Recorded data:
= = = = =

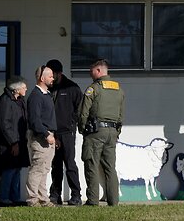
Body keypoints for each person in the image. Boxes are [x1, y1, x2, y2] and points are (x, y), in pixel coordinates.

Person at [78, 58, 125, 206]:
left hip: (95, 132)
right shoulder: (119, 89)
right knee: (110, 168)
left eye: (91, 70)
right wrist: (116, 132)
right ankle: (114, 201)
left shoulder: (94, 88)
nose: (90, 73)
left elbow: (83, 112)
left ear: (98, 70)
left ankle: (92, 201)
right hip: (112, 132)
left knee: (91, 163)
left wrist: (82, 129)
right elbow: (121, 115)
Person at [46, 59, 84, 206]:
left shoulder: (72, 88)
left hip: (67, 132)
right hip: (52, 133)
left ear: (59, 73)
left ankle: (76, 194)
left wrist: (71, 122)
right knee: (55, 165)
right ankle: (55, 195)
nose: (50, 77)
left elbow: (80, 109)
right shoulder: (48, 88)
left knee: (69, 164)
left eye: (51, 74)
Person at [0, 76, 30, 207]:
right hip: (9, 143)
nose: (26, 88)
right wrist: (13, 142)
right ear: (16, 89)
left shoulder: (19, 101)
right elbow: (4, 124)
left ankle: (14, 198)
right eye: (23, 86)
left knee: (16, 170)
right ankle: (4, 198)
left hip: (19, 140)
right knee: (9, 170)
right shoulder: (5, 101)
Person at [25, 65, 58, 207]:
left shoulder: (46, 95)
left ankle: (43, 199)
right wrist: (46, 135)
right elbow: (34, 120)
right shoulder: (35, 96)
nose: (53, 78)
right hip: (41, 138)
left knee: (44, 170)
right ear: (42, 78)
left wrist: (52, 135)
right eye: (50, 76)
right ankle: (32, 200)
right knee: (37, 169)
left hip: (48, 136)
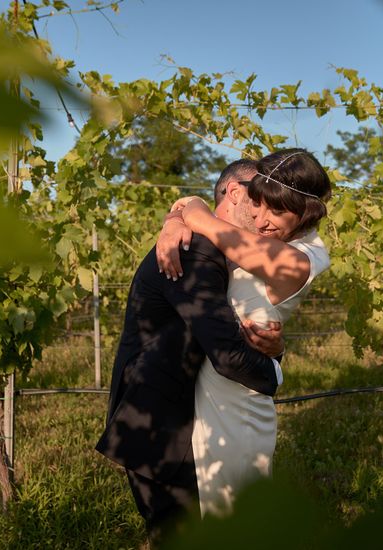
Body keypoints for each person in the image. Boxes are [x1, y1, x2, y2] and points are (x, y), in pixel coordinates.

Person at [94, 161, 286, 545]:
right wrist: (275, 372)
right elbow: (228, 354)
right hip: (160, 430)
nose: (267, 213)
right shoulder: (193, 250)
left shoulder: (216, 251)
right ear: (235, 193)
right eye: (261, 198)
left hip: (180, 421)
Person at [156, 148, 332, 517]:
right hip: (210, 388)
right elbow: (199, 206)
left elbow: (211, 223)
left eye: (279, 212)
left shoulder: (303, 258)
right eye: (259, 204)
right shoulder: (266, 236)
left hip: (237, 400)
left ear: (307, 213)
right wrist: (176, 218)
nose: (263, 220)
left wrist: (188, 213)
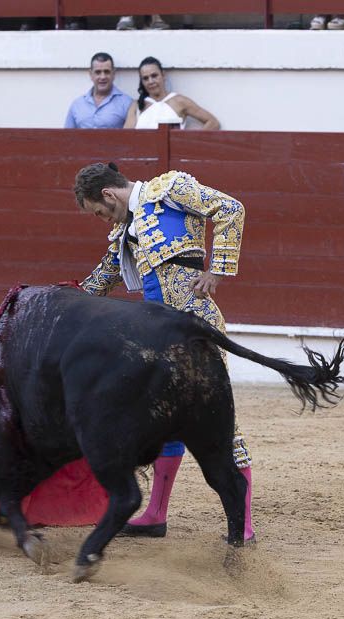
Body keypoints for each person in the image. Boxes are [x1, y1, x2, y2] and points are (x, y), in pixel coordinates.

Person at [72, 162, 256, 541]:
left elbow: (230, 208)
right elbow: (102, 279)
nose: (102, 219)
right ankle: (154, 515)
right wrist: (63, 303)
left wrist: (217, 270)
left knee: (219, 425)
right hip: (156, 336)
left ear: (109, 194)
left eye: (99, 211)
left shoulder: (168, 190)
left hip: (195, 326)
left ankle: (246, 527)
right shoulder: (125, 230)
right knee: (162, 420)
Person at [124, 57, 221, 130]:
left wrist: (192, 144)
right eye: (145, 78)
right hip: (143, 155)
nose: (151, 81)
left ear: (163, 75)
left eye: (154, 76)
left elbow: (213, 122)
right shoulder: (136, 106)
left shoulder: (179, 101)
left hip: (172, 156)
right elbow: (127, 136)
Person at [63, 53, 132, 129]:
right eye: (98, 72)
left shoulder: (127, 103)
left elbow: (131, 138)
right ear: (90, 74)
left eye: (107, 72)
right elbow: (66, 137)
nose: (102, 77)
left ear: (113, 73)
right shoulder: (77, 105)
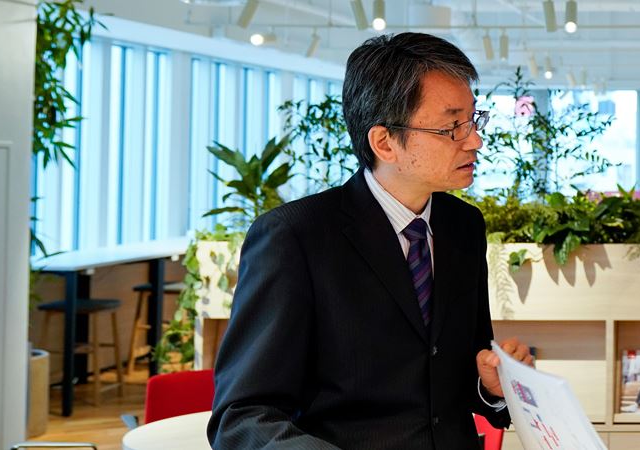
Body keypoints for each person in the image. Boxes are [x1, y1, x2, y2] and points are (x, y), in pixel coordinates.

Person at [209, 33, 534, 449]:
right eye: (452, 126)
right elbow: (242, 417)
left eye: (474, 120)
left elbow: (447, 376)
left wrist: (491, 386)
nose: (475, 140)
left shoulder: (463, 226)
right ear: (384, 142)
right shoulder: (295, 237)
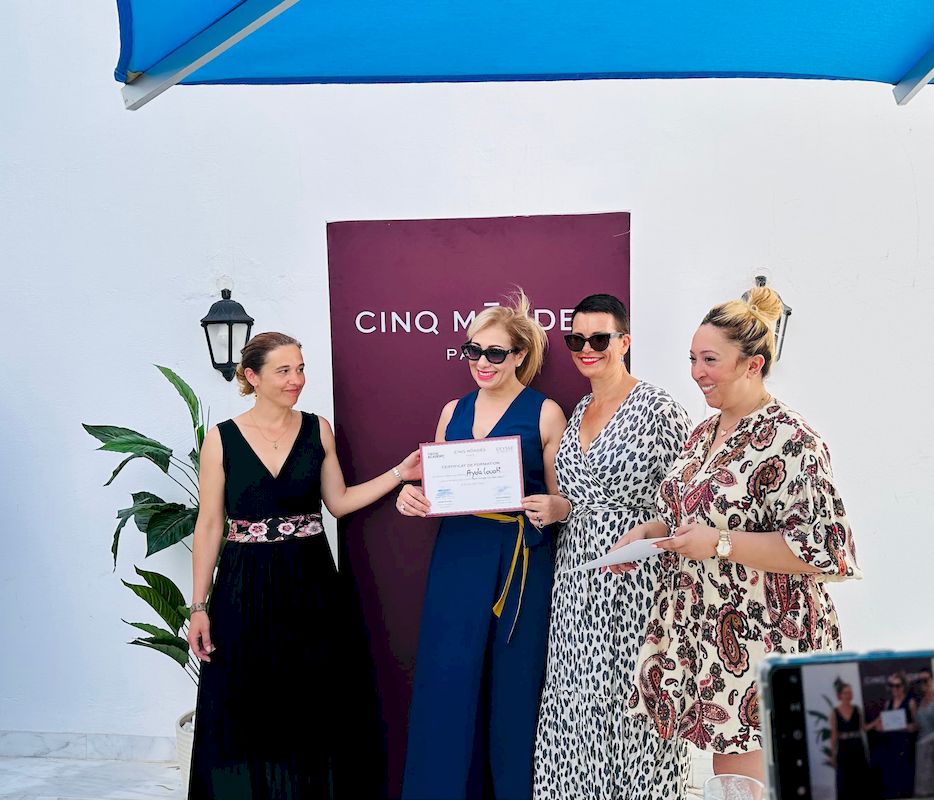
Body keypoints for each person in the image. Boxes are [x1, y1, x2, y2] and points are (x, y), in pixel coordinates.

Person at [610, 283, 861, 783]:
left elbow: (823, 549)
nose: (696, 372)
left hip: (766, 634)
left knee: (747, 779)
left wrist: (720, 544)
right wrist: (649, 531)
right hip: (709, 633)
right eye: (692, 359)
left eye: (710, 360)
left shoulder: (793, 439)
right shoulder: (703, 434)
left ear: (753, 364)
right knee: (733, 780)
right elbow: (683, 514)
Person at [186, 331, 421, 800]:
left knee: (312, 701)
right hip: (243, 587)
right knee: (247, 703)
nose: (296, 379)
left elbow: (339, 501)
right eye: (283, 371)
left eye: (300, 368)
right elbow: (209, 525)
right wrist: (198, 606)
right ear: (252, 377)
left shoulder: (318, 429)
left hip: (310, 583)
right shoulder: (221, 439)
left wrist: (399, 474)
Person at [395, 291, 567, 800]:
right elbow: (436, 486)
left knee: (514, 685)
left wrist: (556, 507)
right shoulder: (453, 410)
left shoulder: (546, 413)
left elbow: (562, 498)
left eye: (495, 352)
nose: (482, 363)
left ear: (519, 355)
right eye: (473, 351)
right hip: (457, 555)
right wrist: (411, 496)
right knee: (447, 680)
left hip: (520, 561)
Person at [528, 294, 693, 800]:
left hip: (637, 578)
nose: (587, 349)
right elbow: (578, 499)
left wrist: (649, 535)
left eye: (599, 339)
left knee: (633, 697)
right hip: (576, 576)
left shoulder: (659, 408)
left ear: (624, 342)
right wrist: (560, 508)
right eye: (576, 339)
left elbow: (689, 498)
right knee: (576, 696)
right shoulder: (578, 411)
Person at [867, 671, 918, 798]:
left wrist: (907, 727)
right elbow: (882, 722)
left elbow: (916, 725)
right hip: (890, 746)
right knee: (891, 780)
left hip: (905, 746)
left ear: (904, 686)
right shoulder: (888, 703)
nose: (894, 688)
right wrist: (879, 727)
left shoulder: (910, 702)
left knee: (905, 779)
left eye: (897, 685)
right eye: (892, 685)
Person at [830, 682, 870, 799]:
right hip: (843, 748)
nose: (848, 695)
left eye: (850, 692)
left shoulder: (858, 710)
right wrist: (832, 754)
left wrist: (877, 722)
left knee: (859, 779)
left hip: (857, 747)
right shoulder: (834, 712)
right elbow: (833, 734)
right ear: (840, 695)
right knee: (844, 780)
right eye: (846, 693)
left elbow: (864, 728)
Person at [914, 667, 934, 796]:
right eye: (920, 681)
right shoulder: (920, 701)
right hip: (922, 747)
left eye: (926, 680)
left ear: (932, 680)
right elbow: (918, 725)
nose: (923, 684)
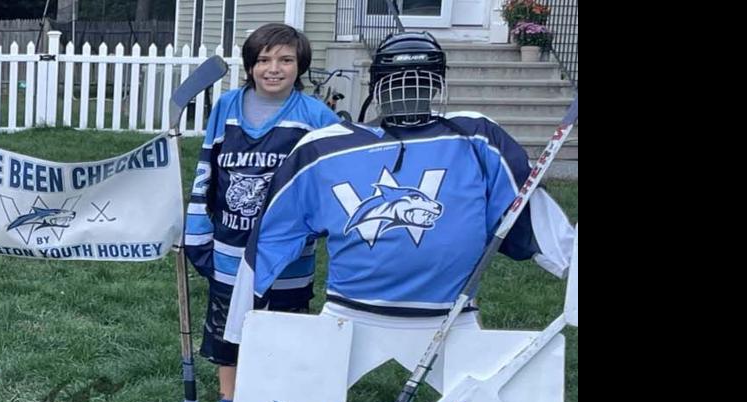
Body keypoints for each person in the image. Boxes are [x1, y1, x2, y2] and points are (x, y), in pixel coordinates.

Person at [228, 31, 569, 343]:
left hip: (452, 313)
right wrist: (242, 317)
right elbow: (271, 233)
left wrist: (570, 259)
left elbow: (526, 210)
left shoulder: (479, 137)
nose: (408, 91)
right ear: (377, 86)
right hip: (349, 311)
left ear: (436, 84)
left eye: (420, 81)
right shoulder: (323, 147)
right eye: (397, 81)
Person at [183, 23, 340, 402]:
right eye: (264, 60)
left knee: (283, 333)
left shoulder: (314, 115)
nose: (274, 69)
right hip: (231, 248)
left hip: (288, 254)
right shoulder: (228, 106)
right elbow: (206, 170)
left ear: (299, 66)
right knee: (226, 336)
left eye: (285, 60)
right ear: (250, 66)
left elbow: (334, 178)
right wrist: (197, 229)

= = = = =

Task details:
All entries need repeating exactly, but without the pictures.

Solution to this exercise:
Body keypoints for each person in the image. Boxes are [x1, y1, x2, y2] and points are (x, y), in pixel coordinates.

Person at [78, 58, 125, 206]:
left hip: (95, 132)
right shoulder: (119, 89)
right knee: (110, 168)
left eye: (91, 70)
right wrist: (116, 132)
right ankle: (114, 201)
left shoulder: (94, 88)
nose: (90, 73)
left elbow: (83, 112)
left ear: (98, 70)
left ankle: (92, 201)
right hip: (112, 132)
left knee: (91, 163)
left wrist: (82, 129)
right elbow: (121, 115)
Person at [46, 59, 84, 206]:
left shoulder: (72, 88)
left hip: (67, 132)
right hip: (52, 133)
left ear: (59, 73)
left ankle: (76, 194)
left wrist: (71, 122)
right knee: (55, 165)
right ankle: (55, 195)
nose: (50, 77)
left elbow: (80, 109)
right shoulder: (48, 88)
left knee: (69, 164)
left eye: (51, 74)
Person at [0, 76, 30, 207]:
right hip: (9, 143)
nose: (26, 88)
right wrist: (13, 142)
right ear: (16, 89)
left shoulder: (19, 101)
right elbow: (4, 124)
left ankle: (14, 198)
right eye: (23, 86)
left knee: (16, 170)
right ankle: (4, 198)
left hip: (19, 140)
right knee: (9, 170)
right shoulder: (5, 101)
Person at [25, 65, 58, 207]:
left shoulder: (46, 95)
left ankle: (43, 199)
right wrist: (46, 135)
right elbow: (34, 120)
right shoulder: (35, 96)
nose: (53, 78)
right hip: (41, 138)
left knee: (44, 170)
right ear: (42, 78)
left wrist: (52, 135)
right eye: (50, 76)
right ankle: (32, 200)
right knee: (37, 169)
left hip: (48, 136)
Body keypoints for each person in the image. Boxes are [x1, y1, x2, y2] and points are (x, y), in pixel coordinates.

Person at [94, 161, 286, 545]:
right wrist: (275, 372)
right elbow: (228, 354)
right hip: (160, 430)
nose: (267, 213)
right shoulder: (193, 250)
left shoulder: (216, 251)
right ear: (235, 193)
right eye: (261, 198)
left hip: (180, 421)
Person at [156, 148, 332, 517]:
right hip: (210, 388)
right elbow: (199, 206)
left elbow: (211, 223)
left eye: (279, 212)
left shoulder: (303, 258)
right eye: (259, 204)
right shoulder: (266, 236)
left hip: (237, 400)
left ear: (307, 213)
right wrist: (176, 218)
nose: (263, 220)
left wrist: (188, 213)
Body keypoints for each person in the image. Boxes are [x1, y1, x2, y2] and points are (x, y), in pixel coordinates.

Person at [72, 162, 256, 541]:
left elbow: (230, 208)
right elbow: (102, 279)
nose: (102, 219)
right ankle: (154, 515)
right wrist: (63, 303)
left wrist: (217, 270)
left knee: (219, 425)
right hip: (156, 336)
left ear: (109, 194)
left eye: (99, 211)
left shoulder: (168, 190)
left hip: (195, 326)
left ankle: (246, 527)
right shoulder: (125, 230)
right knee: (162, 420)
Person at [124, 57, 221, 130]:
left wrist: (192, 144)
right eye: (145, 78)
right hip: (143, 155)
nose: (151, 81)
left ear: (163, 75)
left eye: (154, 76)
left elbow: (213, 122)
right shoulder: (136, 106)
left shoulder: (179, 101)
left hip: (172, 156)
right elbow: (127, 136)
Person at [63, 53, 132, 129]:
right eye: (98, 72)
left shoulder: (127, 103)
left elbow: (131, 138)
right ear: (90, 74)
left eye: (107, 72)
right elbow: (66, 137)
nose: (102, 77)
left ear: (113, 73)
right shoulder: (77, 105)
Body keypoints for each person in the image. Boxes are [x1, y1, x2, y2] and points are (x, y), in pixel coordinates.

Person at [209, 33, 534, 449]:
right eye: (452, 126)
right elbow: (242, 417)
left eye: (474, 120)
left elbow: (447, 376)
left wrist: (491, 386)
nose: (475, 140)
left shoulder: (463, 226)
right ear: (384, 142)
right shoulder: (295, 237)
Body keypoints for each person in the image. Boxes are [x1, y1, x2, y2] and points are (x, y), in pixel coordinates.

Person at [610, 283, 861, 783]:
left elbow: (823, 549)
nose: (696, 372)
left hip: (766, 634)
left knee: (747, 779)
left wrist: (720, 544)
right wrist: (649, 531)
right hip: (709, 633)
right eye: (692, 359)
left eye: (710, 360)
left shoulder: (793, 439)
right shoulder: (703, 434)
left ear: (753, 364)
right knee: (733, 780)
right elbow: (683, 514)
Person at [186, 331, 421, 800]:
left knee: (312, 701)
right hip: (243, 587)
right knee: (247, 703)
nose: (296, 379)
left elbow: (339, 501)
right eye: (283, 371)
left eye: (300, 368)
right elbow: (209, 525)
right wrist: (198, 606)
right ear: (252, 377)
left shoulder: (318, 429)
left hip: (310, 583)
right shoulder: (221, 439)
left wrist: (399, 474)
Person at [395, 291, 567, 800]:
right elbow: (436, 486)
left knee: (514, 685)
left wrist: (556, 507)
right shoulder: (453, 410)
left shoulder: (546, 413)
left elbow: (562, 498)
left eye: (495, 352)
nose: (482, 363)
left ear: (519, 355)
right eye: (473, 351)
right hip: (457, 555)
right wrist: (411, 496)
right knee: (447, 680)
left hip: (520, 561)
Person at [528, 294, 693, 800]:
left hip: (637, 578)
nose: (587, 349)
right elbow: (578, 499)
left wrist: (649, 535)
left eye: (599, 339)
left knee: (633, 697)
right hip: (576, 576)
left shoulder: (659, 408)
left ear: (624, 342)
right wrist: (560, 508)
right eye: (576, 339)
left elbow: (689, 498)
right knee: (576, 696)
right shoulder: (578, 411)
Person at [867, 671, 918, 798]:
left wrist: (907, 727)
right elbow: (882, 722)
left elbow: (916, 725)
right hip: (890, 746)
right knee: (891, 780)
left hip: (905, 746)
left ear: (904, 686)
right shoulder: (888, 703)
nose: (894, 688)
right wrist: (879, 727)
left shoulder: (910, 702)
left knee: (905, 779)
left eye: (897, 685)
right eye: (892, 685)
Person at [830, 682, 870, 799]:
right hip: (843, 748)
nose: (848, 695)
left eye: (850, 692)
left shoulder: (858, 710)
right wrist: (832, 754)
left wrist: (877, 722)
left knee: (859, 779)
left hip: (857, 747)
right shoulder: (834, 712)
right elbow: (833, 734)
right ear: (840, 695)
right knee: (844, 780)
right eye: (846, 693)
left elbow: (864, 728)
Person at [914, 667, 934, 796]:
right eye: (920, 681)
right shoulder: (920, 701)
right hip: (922, 747)
left eye: (926, 680)
left ear: (932, 680)
right elbow: (918, 725)
nose: (923, 684)
Body keypoints for each person in the image. Boxes are [x1, y1, x2, y2] and points are (x, y), in pixel coordinates.

Person at [228, 31, 569, 343]:
left hip: (452, 313)
right wrist: (242, 317)
right elbow: (271, 233)
left wrist: (570, 259)
left elbow: (526, 210)
left shoulder: (479, 137)
nose: (408, 91)
right ear: (377, 86)
right hip: (349, 311)
left ear: (436, 84)
left eye: (420, 81)
right shoulder: (323, 147)
right eye: (397, 81)
Person at [183, 23, 340, 402]:
right eye: (264, 60)
left knee: (283, 333)
left shoulder: (314, 115)
nose: (274, 69)
right hip: (231, 248)
left hip: (288, 254)
right shoulder: (228, 106)
right elbow: (206, 170)
left ear: (299, 66)
right knee: (226, 336)
left eye: (285, 60)
right ear: (250, 66)
left elbow: (334, 178)
right wrist: (197, 229)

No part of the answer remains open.